The sight that met the baron's view was one that few fathers could have beheld without affectionate emotion. Under ordinary circumstances, however, the baron would not have felt at all sentimental on the subject, but to-night something made him view things in quite a different light to that he was accustomed to. I shouldn't like to make affidavit of the fact, but it's my positive impression that he sighed.

Now, my dear reader—particularly if a gentleman—don't imagine I'm going to indulge your impertinent curiosity with an elaborate description of the sacred details of a lady's sleeping apartment. You're not a fairy, you know, and I don't see that it can possibly matter to you whether fair Bertha's dainty little bottines were tidily placed on the chair by her bedside, or thrown carelessly, as they had been taken off, upon the hearth-rug, where her favorite spaniel reposed, warming his nose in his sleep before the last smouldering embers of the decaying fire; or whether her crinoline—but if she did wear a crinoline, what can that possibly matter, sir, to you? All I shall tell you is, that everything looked snug and comfortable; but somehow, any place got that look when Bertha was in it. And now a word about the jewel in the casket—pet Bertha herself. Really, I'm at a loss to describe her. How do you look when your'e asleep?—Well, it wasn't like that; not a bit! Fancy a sweet girl's face, the cheek faintly flushed with a soft warm tint, like the blush in the heart of the opening rose, and made brighter by the contrast of the snowy pillow on which it rested; dark silken hair, curling and clustering lovingly over the tiniest of tiny ears, and the softest, whitest neck that ever mortal maiden was blessed with; long silken eyelashes, fringing lids only less beautiful than the dear earnest eyes they cover. Fancy all this, and fancy, too, if you can, the expression of perfect goodness and parity that lift up the sweet features of the slumbering maiden with a beauty almost angelic, and you will see what the baron saw that night. Not quite all, however, for the baron's vision paused not at the bedside before him, but had passed on from the face of the sleeping maiden to another face as lovely, that of the young wife, Bertha's mother, who had, years before, taken her angel beauty to the angels.

The goblin spoke to the baron's thought. "Wonderfully like, is she not, baron?" The baron slowly inclined his head.

"You made her very happy, didn't you?" The tone in which the goblin spoke was harsh and mocking. "A faithful husband, tender and true! She must have been a happy wife, eh, baron?"

The baron's head had so upon his bosom. Old recollections were thronging into his awakened memory. Solemn vows to love and cherish, somewhat strangely kept. Memories of bitter words, and savage oaths, showered at a quiet uncomplaining figure, without one word in reply. And last, the memory of a fit of drunken passion, and a hasty blow struck with a heavy hand; and then of three months fading away; and last, of her last prayer—for her baby and him.
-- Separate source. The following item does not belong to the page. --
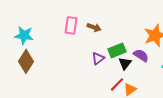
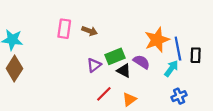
black triangle: (125, 63) -> (124, 71), turned -40
red line: (117, 84) -> (104, 94), moved

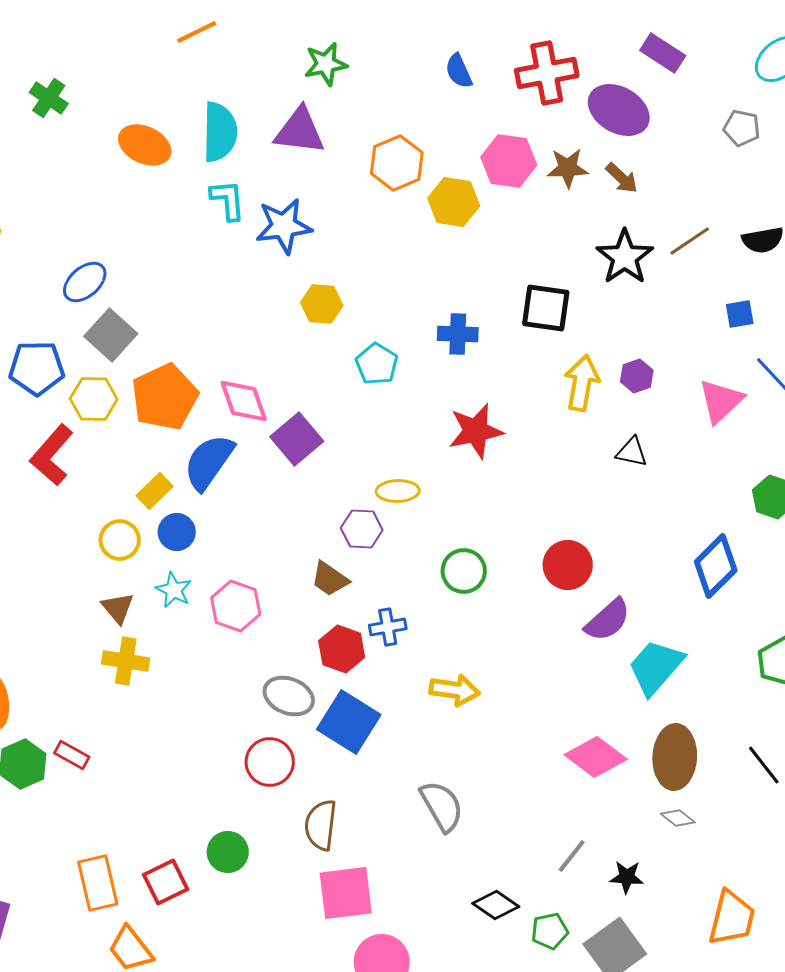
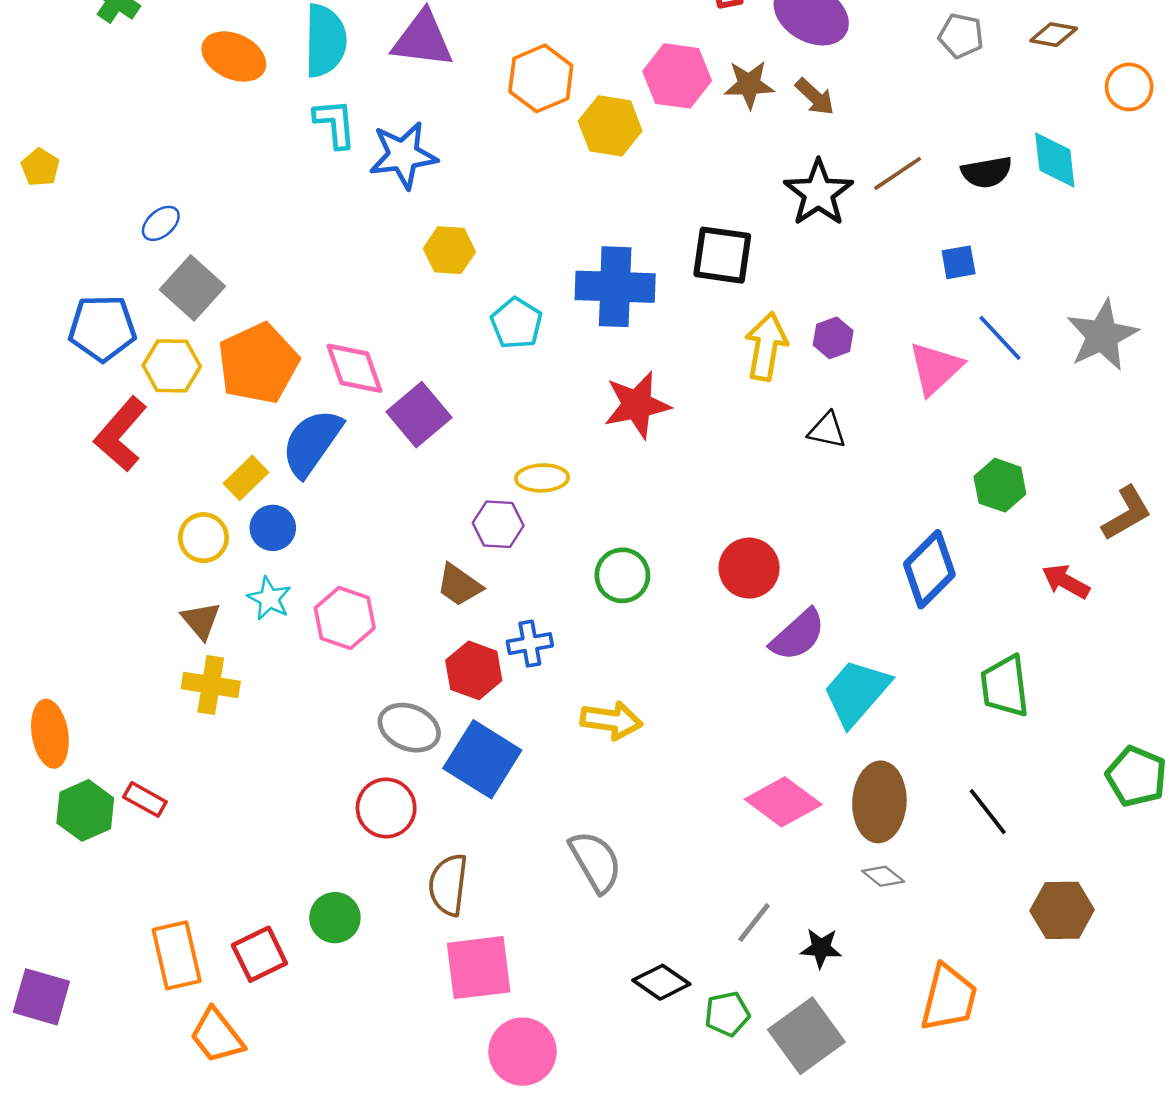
blue ellipse: (85, 282) -> (161, 223), size x0.7
blue cross: (458, 334) -> (615, 287), size x1.6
"A good husband makes a good father, baron. No wonder you are somewhat chary of rashly entrusting to a suitor the happiness of a sweet flower like this. Poor child! it is hard, though, that she must think no more of him she loves so dearly. See! she is weeping even in her dreams. But you have good reasons, no doubt. Young Carl is wild, perhaps, or drinks, or gambles, eh? What! none of these? Perhaps he is wayward and uncertain, and you fear that the honied words of [{453}] courtship might turn to bitter sayings in matrimony. They do, sometimes, eh, baron? By all means guard her from such a fate as that. Poor tender flower! Or who knows, worse than that, baron! Hard words break no bones, they say, but angry men are quick, and a blow is soon struck, eh?"

The goblin had drawn nearer and nearer, and laid his hand upon the baron's arm, and the last words were literally hissed into his ear. The baron's frame swayed to and under the violence of his emotions. At last, with a cry of agony, he dashed his hands upon his forehead. The veins were swollen up like thick cords, and his voice was almost inarticulate in its unnatural hoarsness.

"Torturer, release me! Let me go, let me go and do something to forget the past; or I shall go mad and die!"

He rushed out of the room and paced wildly down the corridor, the goblin following him. At last, as they came near the outer door of the castle, which opened of itself as they reached it, the spirit spoke:

"This way, baron, this way; I told you there was work for us to do before morning, you know."